La démocratie chez Lefort est le régime caractérisé par l’institutionnalisation du conflit au sein de la société, de la division du corps social ; il reconnaît, et même légitime, l’existence d’intérêts divergents, d’opinions contraires, de visions de monde opposées et même incompatibles.
La vision de Lefort fait de la disparition du corps politique du chef – la mise à mort du roi, chez Kantorowicz – un moment fondateur de la démocratie, car elle fait du lieu du pouvoir, auparavant occupé par une substance éternelle transcendant la simple existence physique des monarques, un « lieu vide », auquel peuvent se succéder, mais seulement pour un temps et au gré des élections, des groupes d’intérêt et d’opinion concurrents. Le pouvoir n’intègre plus aucun projet défini, aucun but, aucun plan ; il n’est qu’un ensemble d’instruments, mis temporairement à la disposition de ceux qui remportent la majorité. « Dans la démocratie inventée et inventive de Lefort, écrit Dominique Colas, le pouvoir émane du peuple et il n’est le pouvoir de personne. » (Colas 1986, p. 589)

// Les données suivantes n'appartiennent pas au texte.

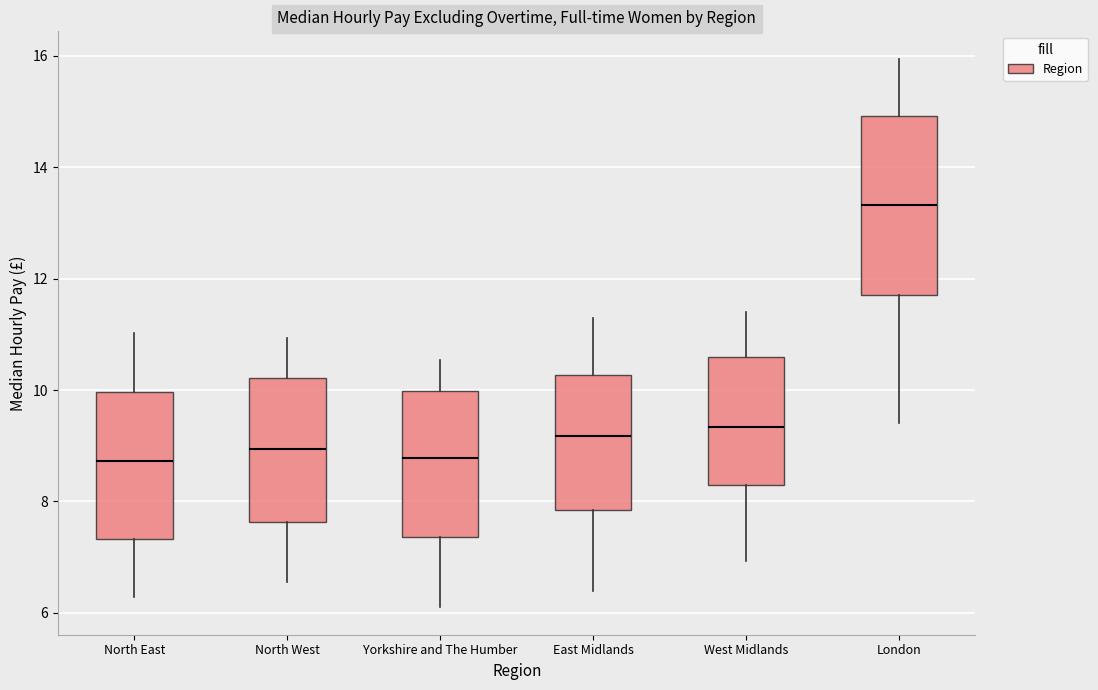

Where is the upper edge of the box for North East on the y-axis? The values are not printed on the chart, so give them approximately, as read against the axis.

10.0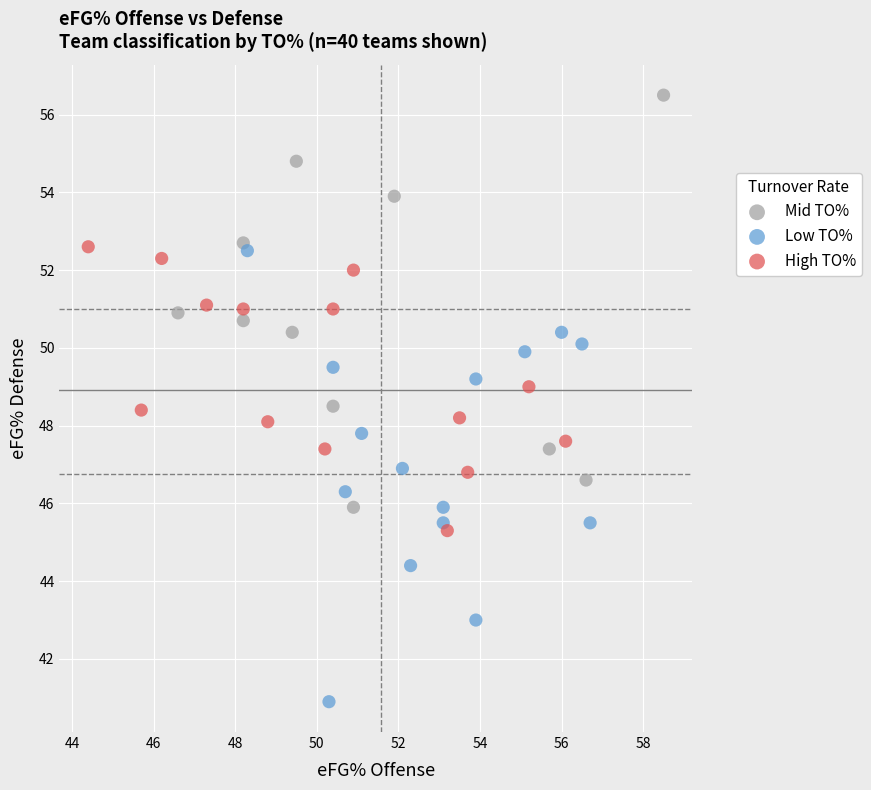

Which series has the largest Y range (max minus min)?

Low TO%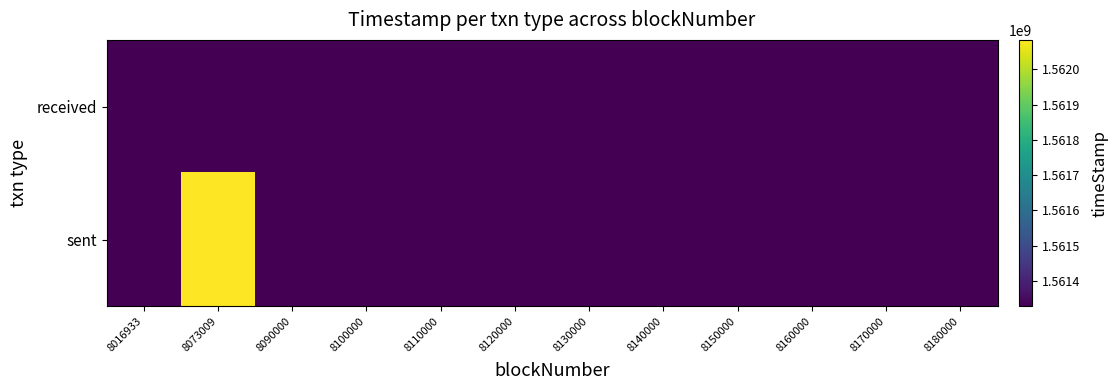

Which label corresponds to the smallest value in the chart?

8073009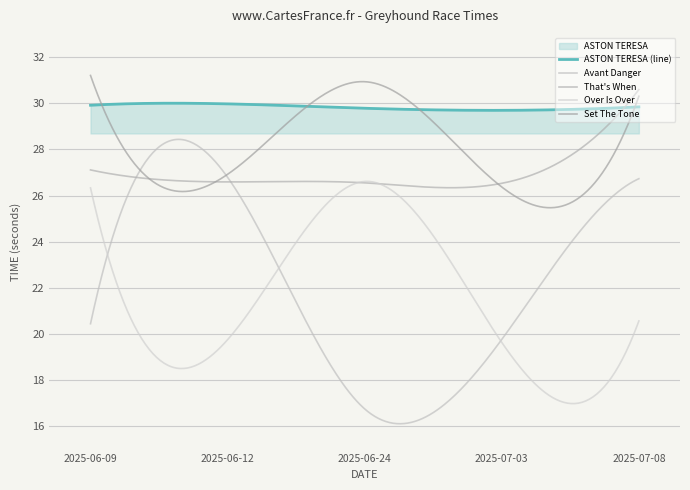

List the series in order of their peak value, highest first.

Set The Tone, That's When, ASTON TERESA (line), Avant Danger, Over Is Over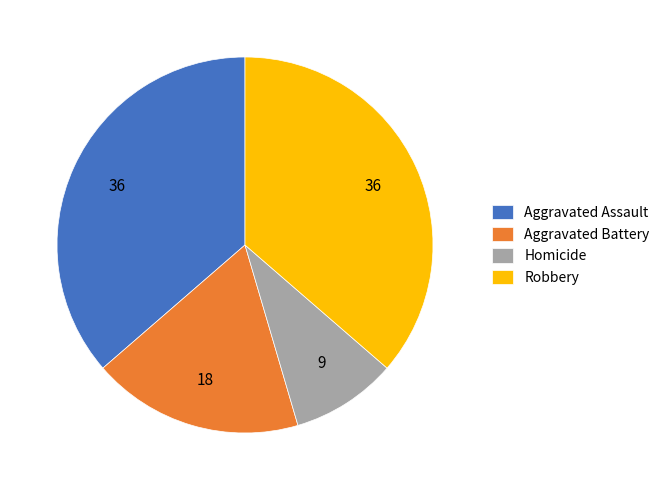

Is it true that Robbery is 50% of the pie?

False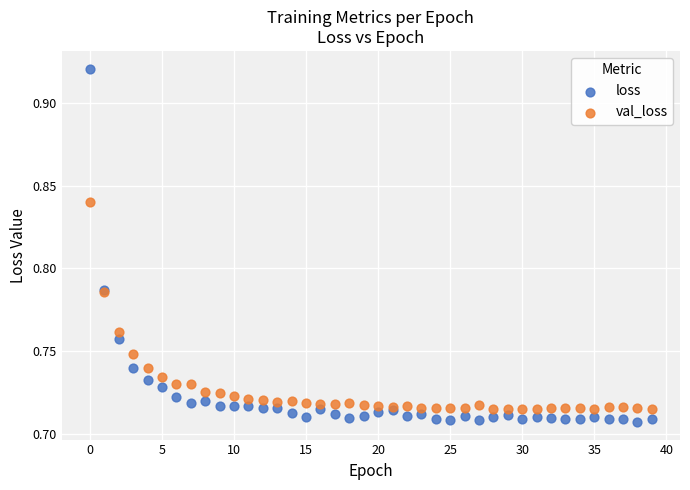

Which series reaches the maximum Y coordinate?

loss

La démocratie est ainsi un régime marqué par son indétermination, son inachèvement, ce contre quoi s’érige le totalitarisme.
Ceci mène Lefort à considérer comme « démocratique » toute forme d’opposition et de protestation face au totalitarisme, l’opposition et la protestation créant, en quelque sorte, un espace de démocratie au sein du système totalitaire. La démocratie est invention, ouverture de nouvelles mobilisations, désignation de nouveaux enjeux dans la lutte contre l’oppression, elle est une « puissance créative capable d’ébranler, voire d’abattre le Léviathan totalitaire » (Colas 1986, p. 586), Léviathan dont Lefort souligne la paradoxale fragilité.

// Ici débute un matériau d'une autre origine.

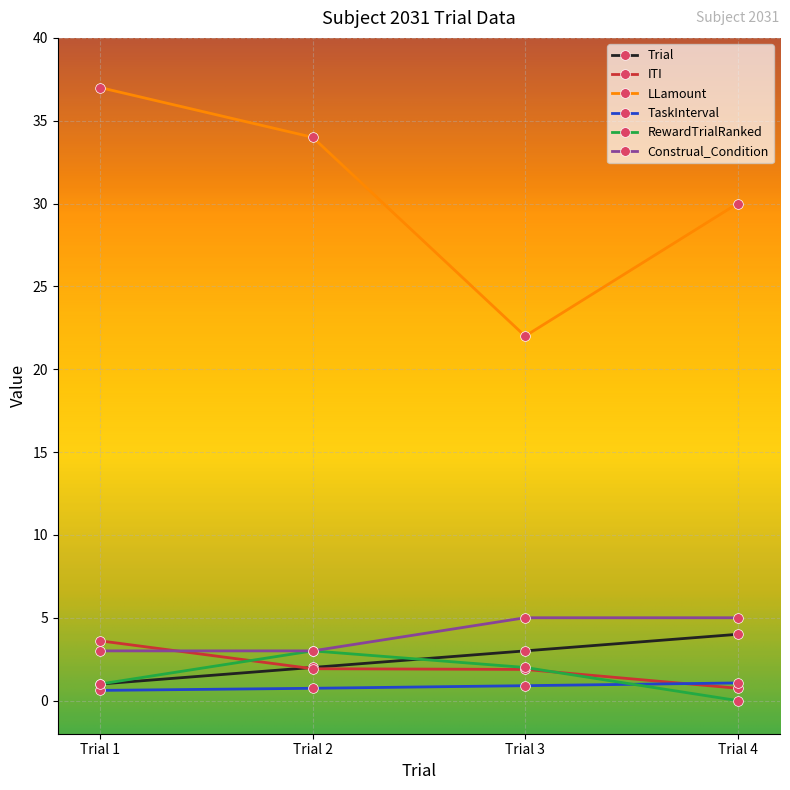

What is the difference between the highest and lowest values at Trial 3?

21.1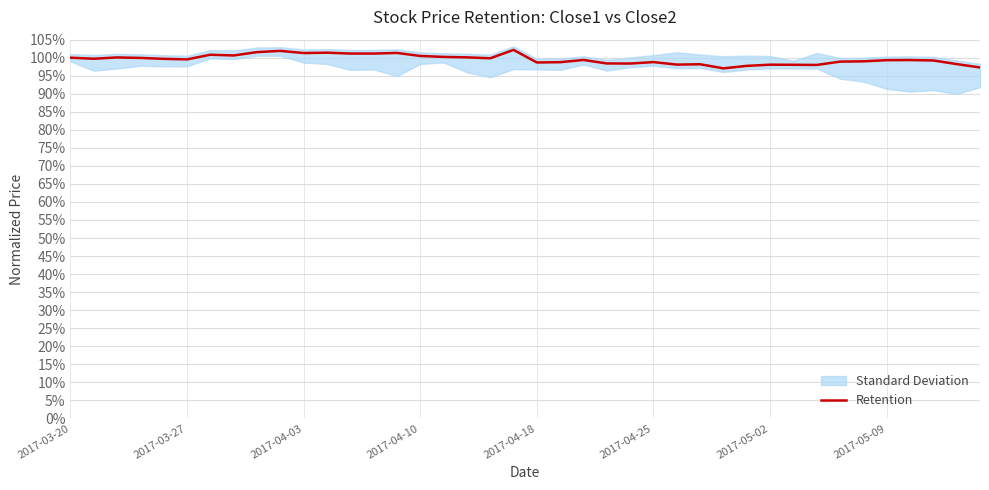

Is it true that the value at 11 is 0.6?

False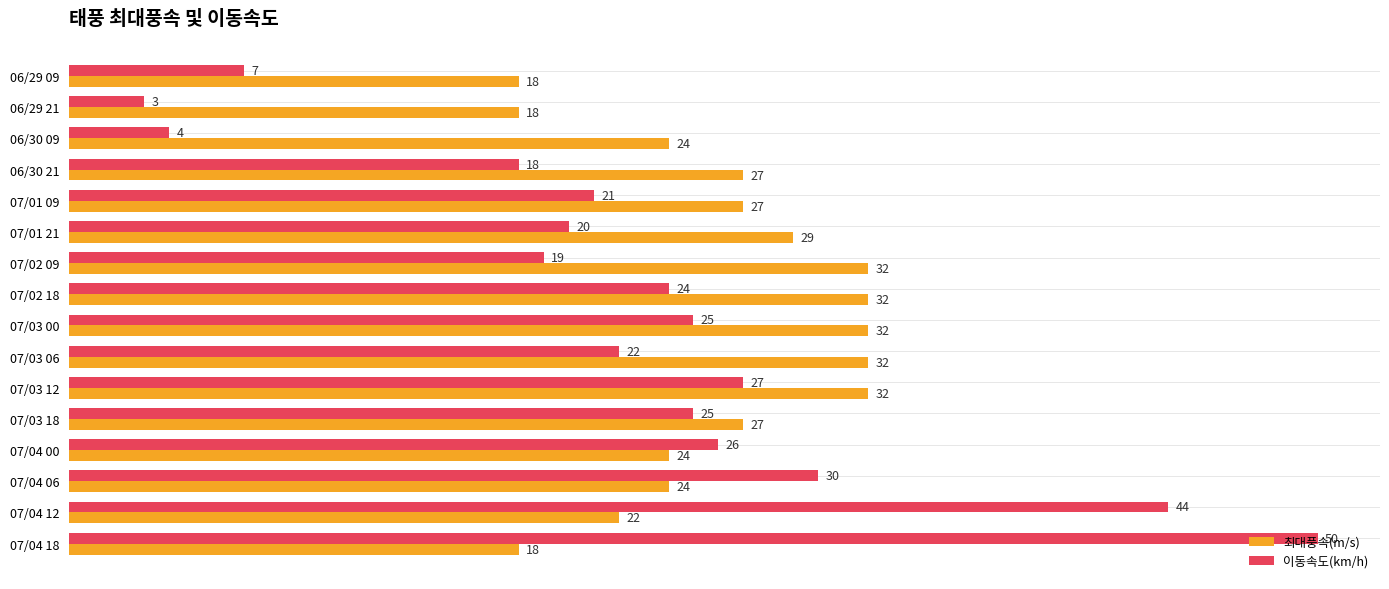

What is the sum of the 최대풍속(m/s) values at 06/30 21 and 07/03 12?

59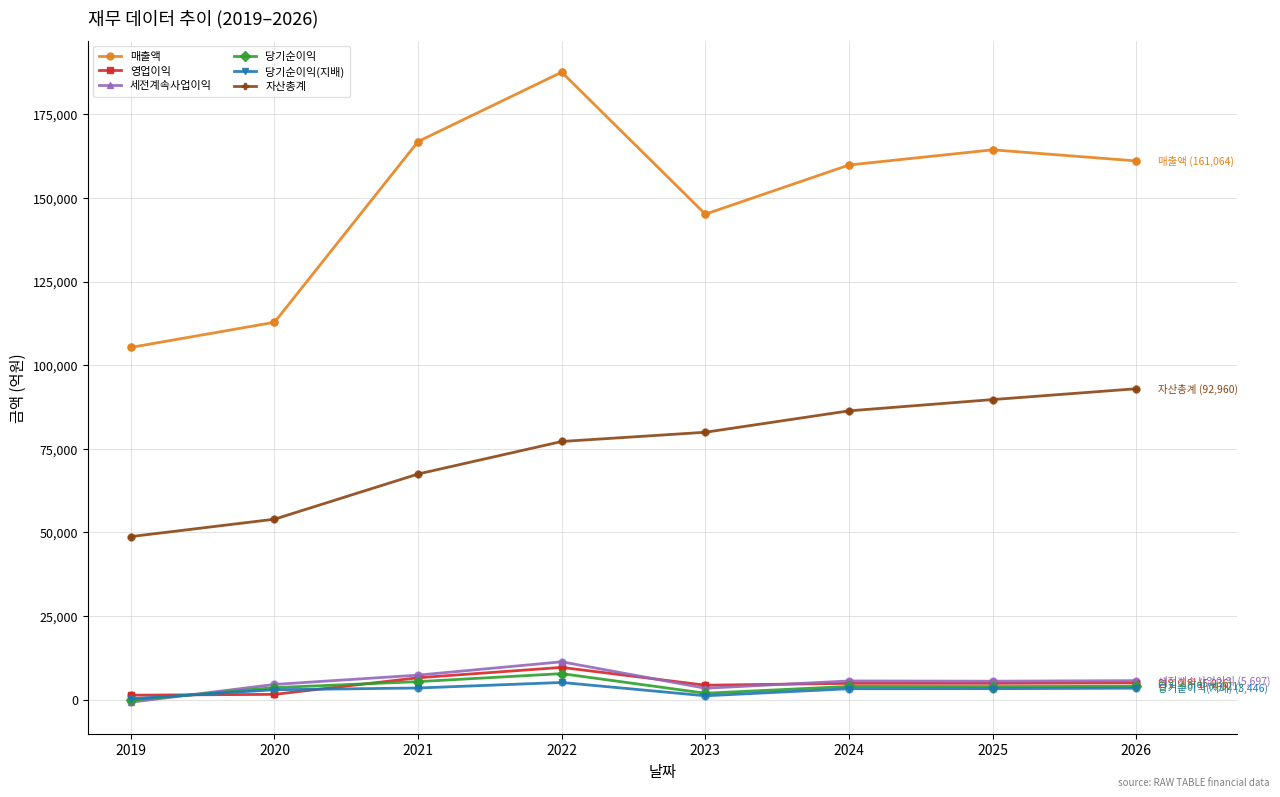

What are all the series names shown in the legend?

매출액, 영업이익, 세전계속사업이익, 당기순이익, 당기순이익(지배), 자산총계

La séparation de la société civile d’avec l’État, qui caractérise la démocratie moderne, est permise par cette désincorporation de la société. Un pays démocratique connaît également ce caractère inventif, car tout groupe de citoyens, par une lutte légitime, peut chercher à faire établir de nouveaux droits ou défendre ses intérêts. Lefort ne rejette pas la démocratie représentative, mais n’y limite pas la démocratie, incluant par exemple les mouvements sociaux dans la sphère du débat politique légitime.